In Pierce v. Underwood, 487 U.S. 552 (1988), the Supreme Court held that the government's position is substantially justified if it is “justified to a degree that could satisfy a reasonable person,” that is, “if it has a reasonable basis in law and fact.” Id. at 565-66 & n.2. The Pierce Court rejected the position that substantial justification requires more than mere reasonableness. Id. 487 U.S. at 567–68. See also Brouwers v. Bowen, 823 F.2d 273, 275 (8th Cir. 1987) (“the substantial justification standard is a lesser standard than the substantial evidence standard used to review administrative determinations”) (citations omitted).

“Substantially justified” does not mean “justified to a high degree,” but rather has been said to be satisfied if there is a “genuine dispute,” or if reasonable people could differ as to the appropriateness of the contested action. Stein v. Sullivan, 966 F.2d 317, 320 (7th Cir. 1992) (citing Pierce, 487 U.S. at 565). Thus, a loss on the merits does not equate with a lack of substantial justification. See Pierce, 487 U.S. at 569 (“[O]bviously, the fact that one other court agreed or disagreed with the Government does not establish whether its position was substantially justified. Conceivably, the Government could take a position that is not substantially justified, yet win; even more likely, it could take a position that is substantially justified, yet lose.”); United States v. Hallmark Construction Co., 200 F.3d 1076, 1080 (7th Cir. 2000). Thus, a court's statement in its merits decision that a government agency did not have a “rational ground” for denying benefits does not imply a lack of substantial justification for the agency's position. Kolman v. Shalala, 39 F.3d 173, 177 (7th Cir. 1994). As the Seventh Circuit explained in Kolman, its statement that the agency did not have a rational ground for its decision was a reference to the test for invalidating agency action; at the EAJA stage, the test is “whether the agency had a rational ground for thinking it had a rational ground for its action.” Kolman, 39 F.3d at 177.
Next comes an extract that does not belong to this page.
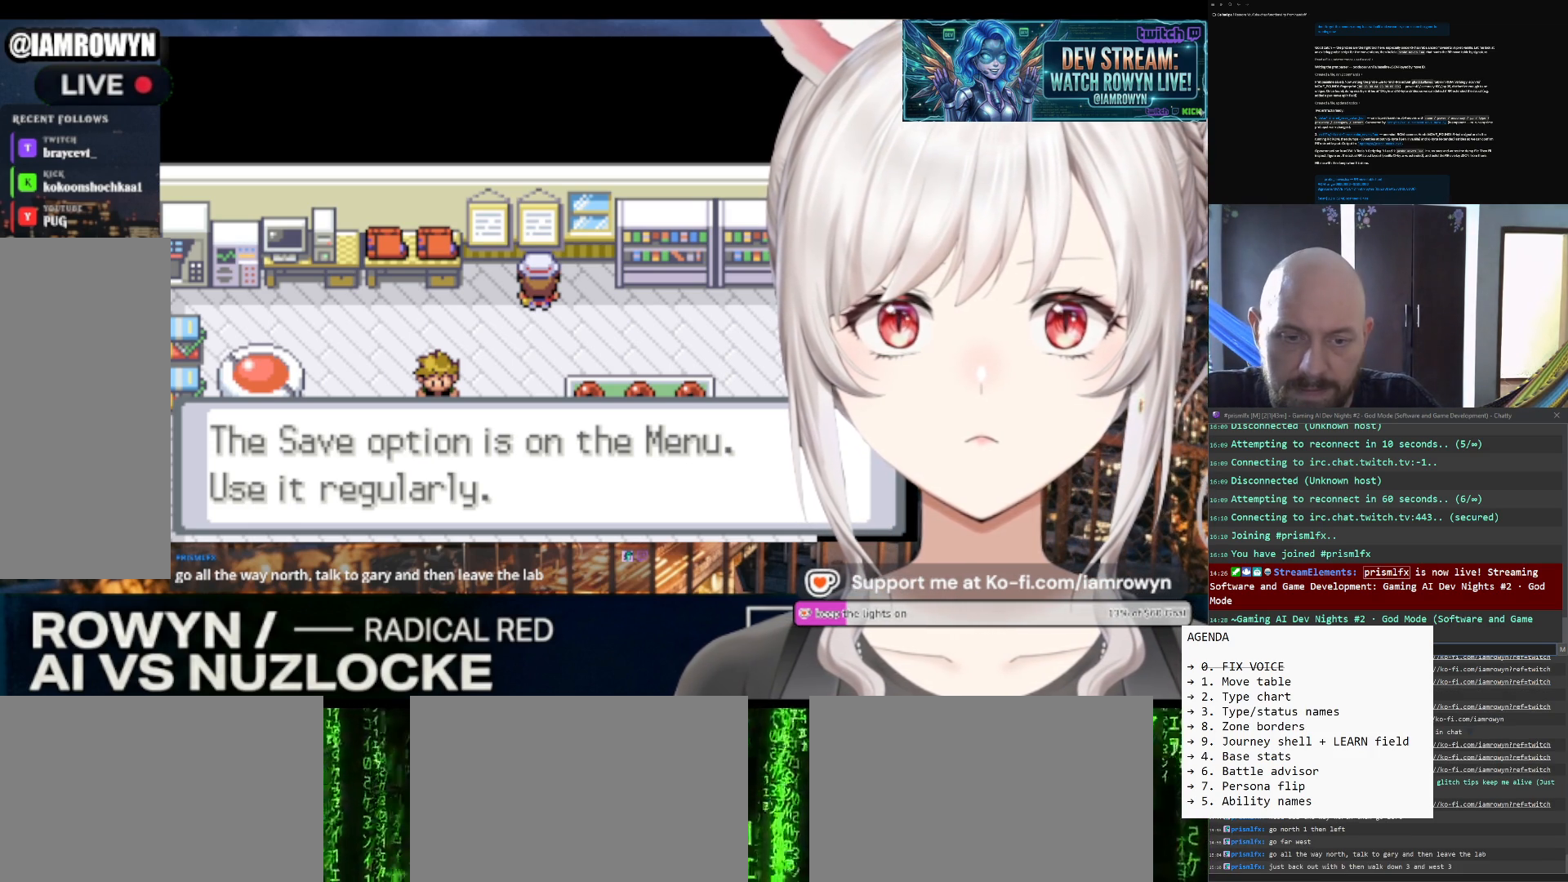
{"buttons": ["DPAD_UP"], "events": []}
== Reasonableness of the fee ==
The applicant for EAJA fees has the burden of proving that the fees requested are reasonable. See Hensley v. Eckerhart, 461 U.S. 424, 437 (1983) (although Hensley dealt with attorney's fees under 42 U.S.C. § 1988, the standards which it sets out are applicable generally to attorney's fee cases); Ruckelshaus v. Sierra Club, 463 U.S. 680, 691-92 (1983).

== Amount of fees ==
Attorney fees shall not be awarded in excess of $125.00 per hour unless the court determines that an increase in the cost of living or other special factors justifies a higher fee. 28 U.S.C. § 2412(d)(2)(A). The movant bears the burden of producing satisfactory evidence of the prevailing market rate for the kind and quality of legal services rendered. Blum v. Stenson, 465 U.S. 886, 892 n. 11 (1984). Applicants for EAJA who claim and provide proof of inflation may be awarded attorney fees at an hourly fee in excess of $125.00 for work beginning after 1996 due to inflation. Failure to adjust the statutory cap for inflation might be considered an abuse of discretion. Sierra Club v. Sec'y of the Army, 820 F.2d 513, 521 (1st Cir. 1987); Trichilo v. Sec'y of Health and Human Services, 823 F.2d 702, 704-07 (2d Cir. 1987); Allen v. Bowen, 821 F.2d 963 (3d Cir. 1987); Ramon-Sepulveda v. INS, 863 F.2d 1458 (9th Cir. 1988); and U.S. v. A Leasehold Interest in Property, 789 F.Supp. 1385, 1394 (E.D. Mich. 1992).

== Costs ==
Some costs may be compensated by the EAJA, including federal court filing fee. 28 U.S.C. §§ 2412(a)(1) and (a)(2), and (d)(2)(A).

== Payment of fees to litigant and payment of government debts ==
In Astrue v. Ratliff, 560 U.S. 586 (2010) the Supreme Court unanimously held that an EAJA award is payable to the litigant, not his or her attorney, and is subject to offset to satisfy a pre-existing debt that the litigant owes to the United States.

==Proposed amendment==

The Open Book on Equal Access to Justice Act (H.R. 2919; 113th Congress) was introduced into the United States House of Representatives on August 1, 2013. The bill would amend the Equal Access to Justice Act by requiring the Administrative Conference of the United States (ACUS) to prepare a report each year on the amount of fees and other expenses awarded by federal courts to nonfederal entities when they prevail in a case against the United States.